In the course of its journey from the playing fields of boarding schools to the streets of the 21st century, the way of dressing that we call “preppy” has evolved from a simple sartorial expression of knowing nonchalance into a hundred various ideologies of style. Sometimes a pair of penny loafers is just a pair of shoes; sometimes it is an emblem of social privilege or a signal of political conservatism. This fall, the shoe—and the whole wardrobe for which it stands—is a symbol subverted in collections that offer trad with a twist.
In recent years, a wave of New York streetwear brands has democratized and deconstructed preppy threads to sensational effect. Labels such as Noah (with its bucket hats and logo tote bags) and Rowing Blazers (with its jaunty rugby shirts and playful accessories) repurpose prep staples as cool-kid casual, and there’s an inside-jokiness to the dad-hat graphics and fun-shirt constructions. But it is an inside joke that invites all listeners to laugh. Their vibe isn’t exclusionary. Everyone is invited to hang at their country club.
This last point is crucial. The problem with prep, particularly at a moment where the culture is addressing structural inequality, is its Social Register pedigree, its connotation of teen-comedy villains in Lacoste tennis shirts and sloppy-drunk frat boys in critter shorts. Thom Browne may be the master of upending (and upcycling) the clichés of this arena. His shrunken suits and tongue-in-cheek turns on golf and tennis gear have garnered accolades for years, in part because of his studied take on traditional menswear—his ironic distance when reworking the meaning of the clothes as uniforms. It matters that Thom Browne, like Ralph Lauren before him, espouses a racially diverse vision of prep. There’s precedence for this: In the 1950s, Miles Davis made the Andover Shop—the kind of Cambridge, Massachusetts, haberdashery where an economics professor might order his tweeds—a must-stop for Black jazz stars. The new prep is all for that, and for evolving a more inclusive aesthetic.
Consider, for instance, the preppy-infused pieces now on offer at Gucci. Historically, the chief connection between Gucci and adherents of The Official Preppy Handbook has been the bit loafers worn with everything from evening suits and Wall Street pinstripes to chinos. This fall, creative director Alessandro Michele imbued his collection with an added dose of edgy prep energy. Vivid tattersall prints worthy of a hipster’s hunt club sit alongside dizzying checks and saturated tennis-lawn solids. The style is so bold as to achieve an elegant punkishness. Similarly, Miuccia Prada, by experimenting with the proportions of sweater vests and corduroy jackets and by reimagining Fair Isle patterns as pixelated expressions of a digital age, has generated a vision that is both urbane and futuristic. Think Wes Anderson outfits adapted to a Blade Runner world.

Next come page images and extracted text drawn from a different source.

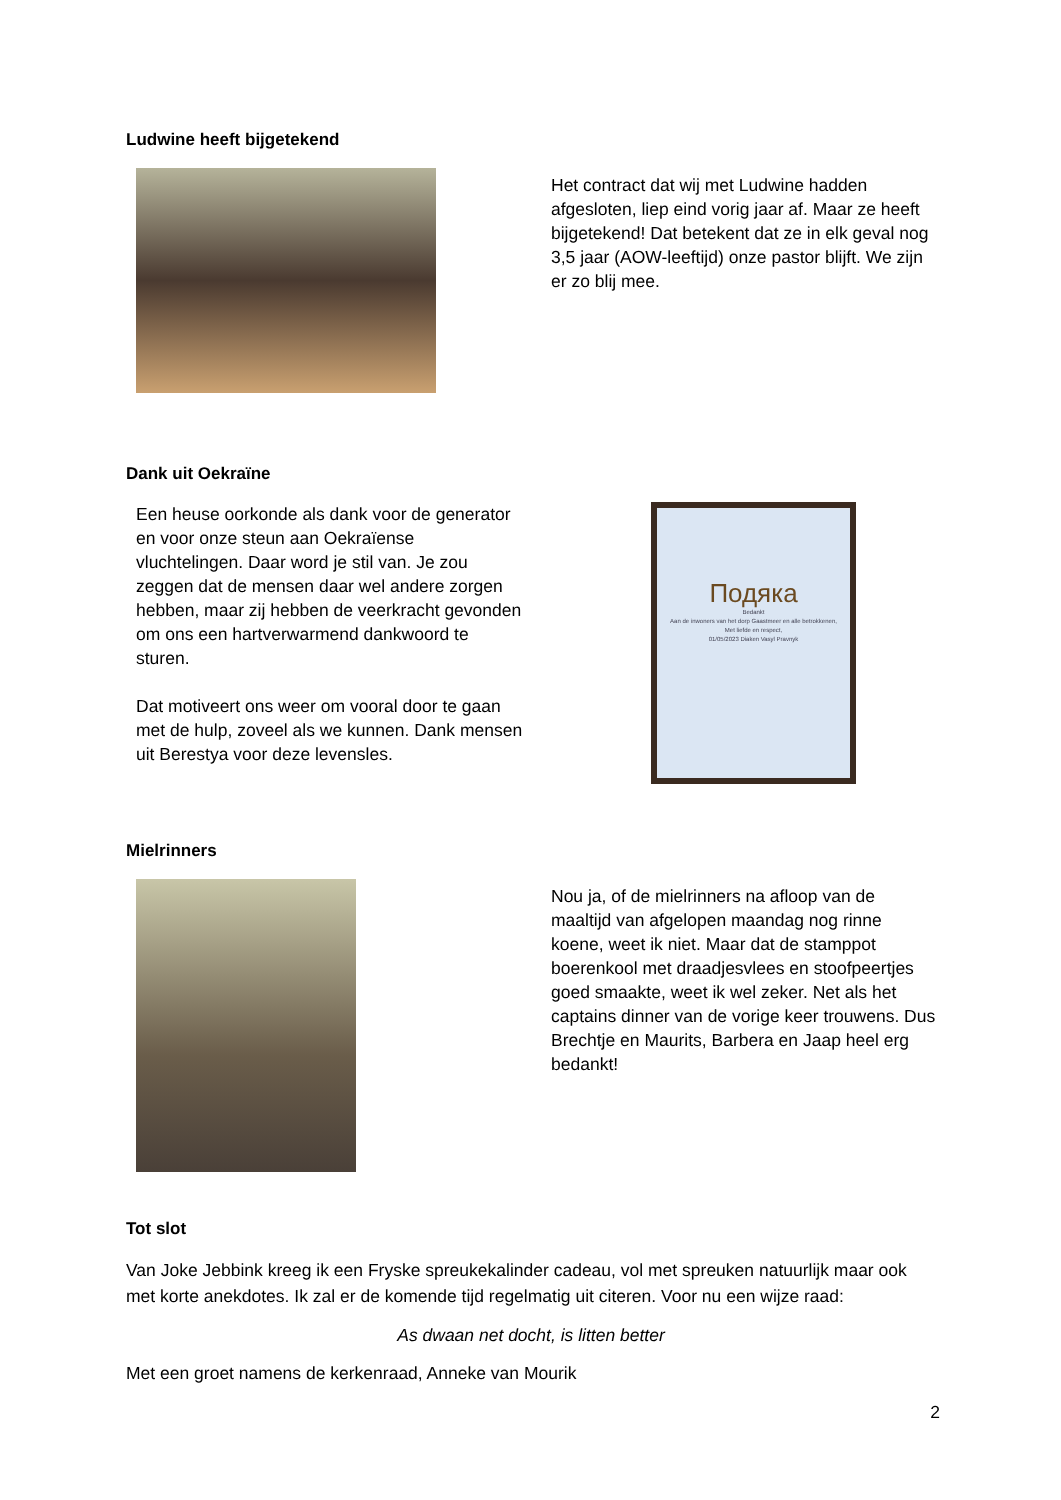Ludwine heeft bijgetekend
Het contract dat wij met Ludwine hadden afgesloten, liep eind vorig jaar af. Maar ze heeft bijgetekend! Dat betekent dat ze in elk geval nog 3,5 jaar (AOW-leeftijd) onze pastor blijft. We zijn er zo blij mee.
Dank uit Oekraïne
Een heuse oorkonde als dank voor de generator en voor onze steun aan Oekraïense vluchtelingen. Daar word je stil van. Je zou zeggen dat de mensen daar wel andere zorgen hebben, maar zij hebben de veerkracht gevonden om ons een hartverwarmend dankwoord te sturen.
Dat motiveert ons weer om vooral door te gaan met de hulp, zoveel als we kunnen. Dank mensen uit Berestya voor deze levensles.
Подяка
Bedankt
Aan de inwoners van het dorp Gaastmeer en alle betrokkenen,
Met liefde en respect,
01/05/2023 Diaken Vasyl Pravnyk
Mielrinners
Nou ja, of de mielrinners na afloop van de maaltijd van afgelopen maandag nog rinne koene, weet ik niet. Maar dat de stamppot boerenkool met draadjesvlees en stoofpeertjes goed smaakte, weet ik wel zeker. Net als het captains dinner van de vorige keer trouwens. Dus Brechtje en Maurits, Barbera en Jaap heel erg bedankt!
Tot slot
Van Joke Jebbink kreeg ik een Fryske spreukekalinder cadeau, vol met spreuken natuurlijk maar ook met korte anekdotes. Ik zal er de komende tijd regelmatig uit citeren. Voor nu een wijze raad:
As dwaan net docht, is litten better
Met een groet namens de kerkenraad, Anneke van Mourik
2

Meanwhile, younger designers work to evolve prep dressing into a sartorial philosophy to be appreciated in new corners across the globe. Kenneth Ize is among the most exciting of the group. American prep has always looked abroad for inspiration—as with the madras prints and khaki trousers taken from India—and Ize, who was raised in Austria by a Nigerian family, designs clothes that talk back to that history and bring the cross-cultural dialogue into the globalist age. This year, during his debut at Paris Fashion Week, his sharply elegant jackets and coats beautifully blurred the distinction between traditional African prints and old-school yacht-club plaids. He earns an A for reappropriation.